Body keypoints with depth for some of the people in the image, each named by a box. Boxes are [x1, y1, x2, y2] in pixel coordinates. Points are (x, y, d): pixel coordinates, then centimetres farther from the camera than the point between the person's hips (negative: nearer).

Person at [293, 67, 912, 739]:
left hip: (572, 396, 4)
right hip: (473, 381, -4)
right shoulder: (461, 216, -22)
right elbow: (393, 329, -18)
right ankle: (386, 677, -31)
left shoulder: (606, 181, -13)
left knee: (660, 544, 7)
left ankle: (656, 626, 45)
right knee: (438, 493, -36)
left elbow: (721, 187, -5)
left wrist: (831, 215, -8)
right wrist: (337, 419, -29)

====

— The problem —
Output every line of the listing exactly as written.

— Task result —
Body keypoints with depth for some of the people in the image, each named by a box. Boxes are [x1, y1, x2, y2] in pixel coordinates. Points are (x, y, d): pixel coordinates, then centimetres farther from the camera than the point between the person's hips (negative: nearer).

Person at [293, 67, 912, 739]:
left hip: (572, 396, 4)
right hip: (473, 381, -4)
right shoulder: (461, 216, -22)
right elbow: (393, 329, -18)
right ankle: (386, 677, -31)
left shoulder: (606, 181, -13)
left knee: (660, 544, 7)
left ankle: (656, 626, 45)
right knee: (438, 493, -36)
left elbow: (721, 187, -5)
left wrist: (831, 215, -8)
right wrist: (337, 419, -29)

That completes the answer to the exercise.